WHAT TO WORK ON
Copy the rows word for word, starting at the line that contains "At VTI Academy, learning" and continuing through the last line of the rows.

SUPPLIED DATA
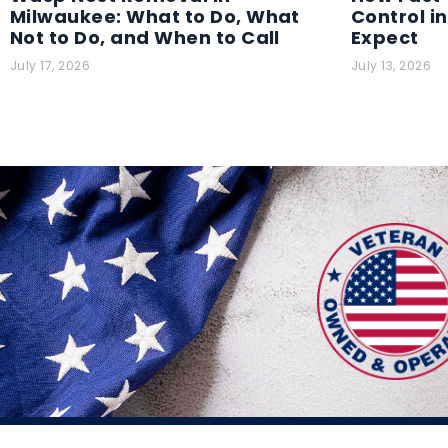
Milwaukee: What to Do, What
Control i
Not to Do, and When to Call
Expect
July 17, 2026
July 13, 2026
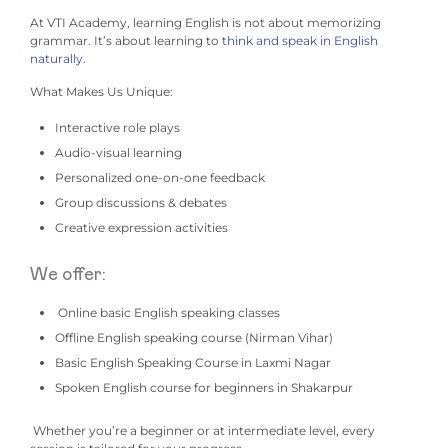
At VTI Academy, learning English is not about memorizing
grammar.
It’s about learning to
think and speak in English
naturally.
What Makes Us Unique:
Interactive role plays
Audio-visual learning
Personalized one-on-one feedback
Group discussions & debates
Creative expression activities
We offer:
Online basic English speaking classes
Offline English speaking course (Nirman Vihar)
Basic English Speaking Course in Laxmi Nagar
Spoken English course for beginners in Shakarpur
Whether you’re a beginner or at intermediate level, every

RESPONSE BOX
At VTI Academy, learning English is not about memorizing
grammar.
It’s about learning to
think and speak in English
naturally.
What Makes Us Unique:
Interactive role plays
Audio-visual learning
Personalized one-on-one feedback
Group discussions & debates
Creative expression activities
We offer:
Online basic English speaking classes
Offline English speaking course (Nirman Vihar)
Basic English Speaking Course in Laxmi Nagar
Spoken English course for beginners in Shakarpur
Whether you’re a beginner or at intermediate level, every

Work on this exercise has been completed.